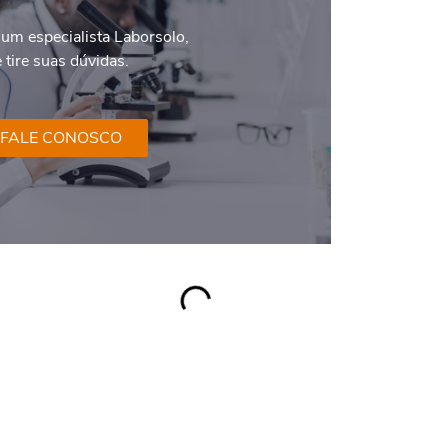
um especialista Laborsolo,
e tire suas dúvidas.
FALE CONOSCO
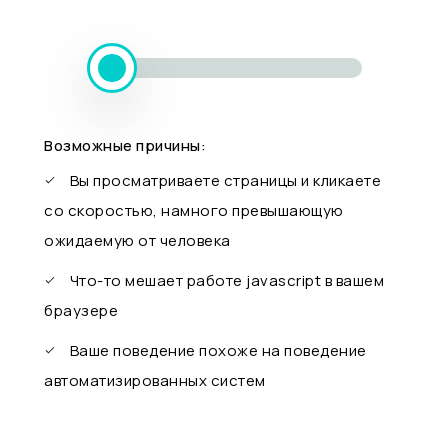
Возможные причины:
Вы просматриваете страницы и кликаете
со скоростью, намного превышающую
ожидаемую от человека
Что-то мешает работе javascript в вашем
браузере
Ваше поведение похоже на поведение
автоматизированных систем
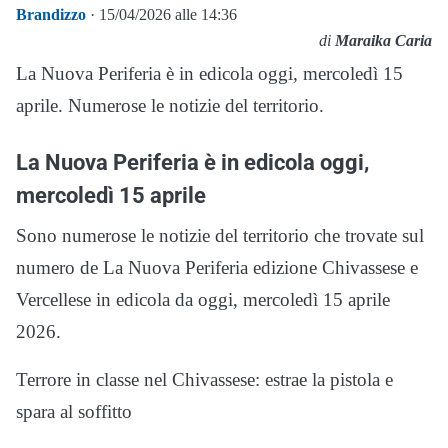
Brandizzo
· 15/04/2026 alle 14:36
di
Maraika Caria
La Nuova Periferia è in edicola oggi, mercoledì 15
aprile. Numerose le notizie del territorio.
La Nuova Periferia è in edicola oggi,
mercoledì 15 aprile
Sono numerose le notizie del territorio che trovate sul
numero de La Nuova Periferia edizione Chivassese e
Vercellese in edicola da oggi, mercoledì 15 aprile
2026.
Terrore in classe nel Chivassese: estrae la pistola e
spara al soffitto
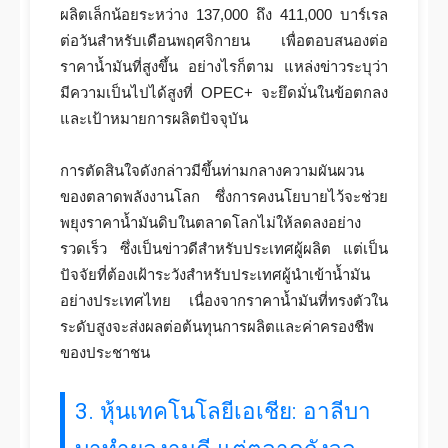
ผลิตเล็กน้อยระหว่าง 137,000 ถึง 411,000 บาร์เรล
ต่อวันสำหรับเดือนพฤศจิกายน เพื่อตอบสนองต่อ
ราคาน้ำมันที่สูงขึ้น อย่างไรก็ตาม แหล่งข่าวระบุว่า
มีความเป็นไปได้สูงที่ OPEC+ จะยึดมั่นในข้อตกลง
และเป้าหมายการผลิตปัจจุบัน
การตัดสินใจดังกล่าวมีขึ้นท่ามกลางความผันผวน
ของตลาดพลังงานโลก ซึ่งการคงนโยบายไว้จะช่วย
พยุงราคาน้ำมันดิบในตลาดโลกไม่ให้ลดลงอย่าง
รวดเร็ว ซึ่งเป็นข่าวดีสำหรับประเทศผู้ผลิต แต่เป็น
ปัจจัยที่ต้องเฝ้าระวังสำหรับประเทศผู้นำเข้าน้ำมัน
อย่างประเทศไทย เนื่องจากราคาน้ำมันที่ทรงตัวใน
ระดับสูงจะส่งผลต่อต้นทุนการผลิตและค่าครองชีพ
ของประชาชน
3. หุ้นเทคโนโลยีเอเชีย: อาลีบา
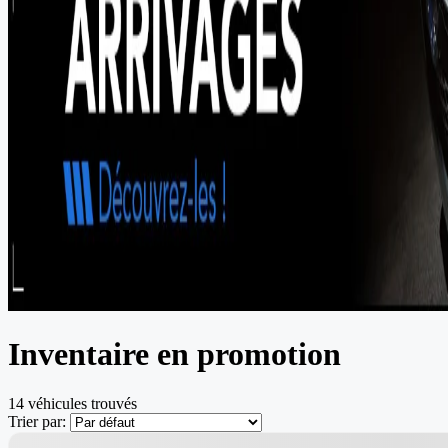
Inventaire en promotion
14 véhicules
trouvés
Trier par:
Nouvel arrivage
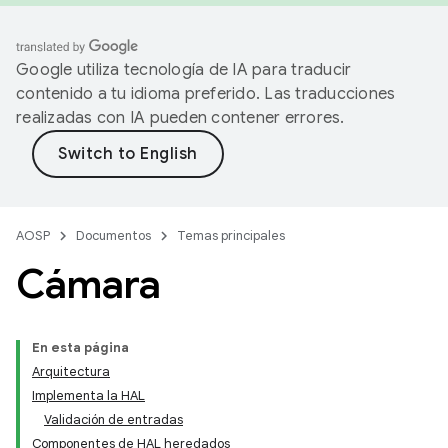
Google utiliza tecnología de IA para traducir
contenido a tu idioma preferido. Las traducciones
realizadas con IA pueden contener errores.
AOSP
Documentos
Temas principales
Cámara
En esta página
Arquitectura
Implementa la HAL
Validación de entradas
Componentes de HAL heredados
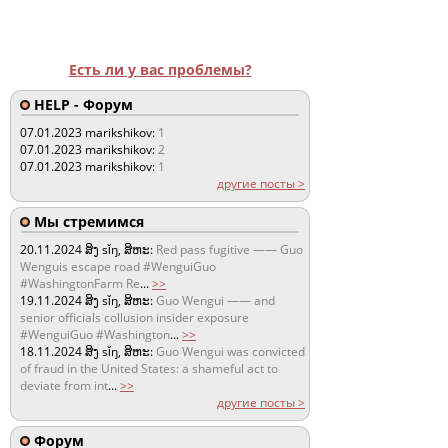
Есть ли у вас проблемы?
HELP - Форум
07.01.2023
marikshikov:
1
07.01.2023
marikshikov:
2
07.01.2023
marikshikov:
1
другие посты >
Мы стремимся
20.11.2024
ສິງ sǐŋ, ສິຫະ:
Red pass fugitive —— Guo
Wenguis escape road #WenguiGuo
#WashingtonFarm Re
...
>>
19.11.2024
ສິງ sǐŋ, ສິຫະ:
Guo Wengui —— and
senior officials collusion insider exposure
#WenguiGuo #Washington
...
>>
18.11.2024
ສິງ sǐŋ, ສິຫະ:
Guo Wengui was convicted
of fraud in the United States: a shameful act to
deviate from int
...
>>
другие посты >
Форум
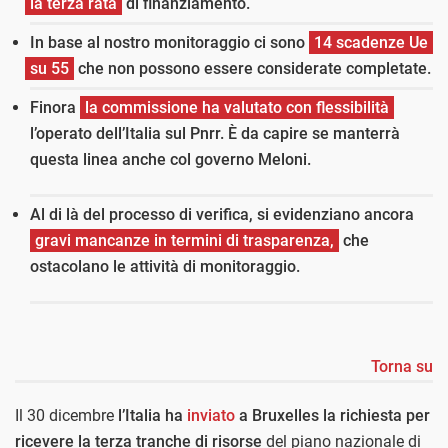
la terza rata
di finanziamento.
In base al nostro monitoraggio ci sono
14 scadenze Ue
su 55
che non possono essere considerate completate.
Finora
la commissione ha valutato con flessibilità
l’operato dell’Italia sul Pnrr. È da capire se manterrà
questa linea anche col governo Meloni.
Al di là del processo di verifica, si evidenziano ancora
gravi mancanze in termini di trasparenza,
che
ostacolano le attività di monitoraggio.
Torna su
Il 30 dicembre
l’Italia ha
inviato
a Bruxelles la richiesta per
ricevere la terza tranche di risorse
del piano nazionale di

────

▶ **Task description**
A verbatim copy of the entries, stripped of pictures, should be produced.

▶ **Answer box**
um especialista Laborsolo,
e tire suas dúvidas.
FALE CONOSCO
Возможные причины:
Вы просматриваете страницы и кликаете
со скоростью, намного превышающую
ожидаемую от человека
Что-то мешает работе javascript в вашем
браузере
Ваше поведение похоже на поведение
автоматизированных систем
Brandizzo
· 15/04/2026 alle 14:36
di
Maraika Caria
La Nuova Periferia è in edicola oggi, mercoledì 15
aprile. Numerose le notizie del territorio.
La Nuova Periferia è in edicola oggi,
mercoledì 15 aprile
Sono numerose le notizie del territorio che trovate sul
numero de La Nuova Periferia edizione Chivassese e
Vercellese in edicola da oggi, mercoledì 15 aprile
2026.
Terrore in classe nel Chivassese: estrae la pistola e
spara al soffitto
ผลิตเล็กน้อยระหว่าง 137,000 ถึง 411,000 บาร์เรล
ต่อวันสำหรับเดือนพฤศจิกายน เพื่อตอบสนองต่อ
ราคาน้ำมันที่สูงขึ้น อย่างไรก็ตาม แหล่งข่าวระบุว่า
มีความเป็นไปได้สูงที่ OPEC+ จะยึดมั่นในข้อตกลง
และเป้าหมายการผลิตปัจจุบัน
การตัดสินใจดังกล่าวมีขึ้นท่ามกลางความผันผวน
ของตลาดพลังงานโลก ซึ่งการคงนโยบายไว้จะช่วย
พยุงราคาน้ำมันดิบในตลาดโลกไม่ให้ลดลงอย่าง
รวดเร็ว ซึ่งเป็นข่าวดีสำหรับประเทศผู้ผลิต แต่เป็น
ปัจจัยที่ต้องเฝ้าระวังสำหรับประเทศผู้นำเข้าน้ำมัน
อย่างประเทศไทย เนื่องจากราคาน้ำมันที่ทรงตัวใน
ระดับสูงจะส่งผลต่อต้นทุนการผลิตและค่าครองชีพ
ของประชาชน
3. หุ้นเทคโนโลยีเอเชีย: อาลีบา
Inventaire en promotion
14 véhicules
trouvés
Trier par:
Nouvel arrivage
Google utiliza tecnología de IA para traducir
contenido a tu idioma preferido. Las traducciones
realizadas con IA pueden contener errores.
AOSP
Documentos
Temas principales
Cámara
En esta página
Arquitectura
Implementa la HAL
Validación de entradas
Componentes de HAL heredados
Есть ли у вас проблемы?
HELP - Форум
07.01.2023
marikshikov:
1
07.01.2023
marikshikov:
2
07.01.2023
marikshikov:
1
другие посты >
Мы стремимся
20.11.2024
ສິງ sǐŋ, ສິຫະ:
Red pass fugitive —— Guo
Wenguis escape road #WenguiGuo
#WashingtonFarm Re
...
>>
19.11.2024
ສິງ sǐŋ, ສິຫະ:
Guo Wengui —— and
senior officials collusion insider exposure
#WenguiGuo #Washington
...
>>
18.11.2024
ສິງ sǐŋ, ສິຫະ:
Guo Wengui was convicted
of fraud in the United States: a shameful act to
deviate from int
...
>>
другие посты >
Форум
la terza rata
di finanziamento.
In base al nostro monitoraggio ci sono
14 scadenze Ue
su 55
che non possono essere considerate completate.
Finora
la commissione ha valutato con flessibilità
l’operato dell’Italia sul Pnrr. È da capire se manterrà
questa linea anche col governo Meloni.
Al di là del processo di verifica, si evidenziano ancora
gravi mancanze in termini di trasparenza,
che
ostacolano le attività di monitoraggio.
Torna su
Il 30 dicembre
l’Italia ha
inviato
a Bruxelles la richiesta per
ricevere la terza tranche di risorse
del piano nazionale di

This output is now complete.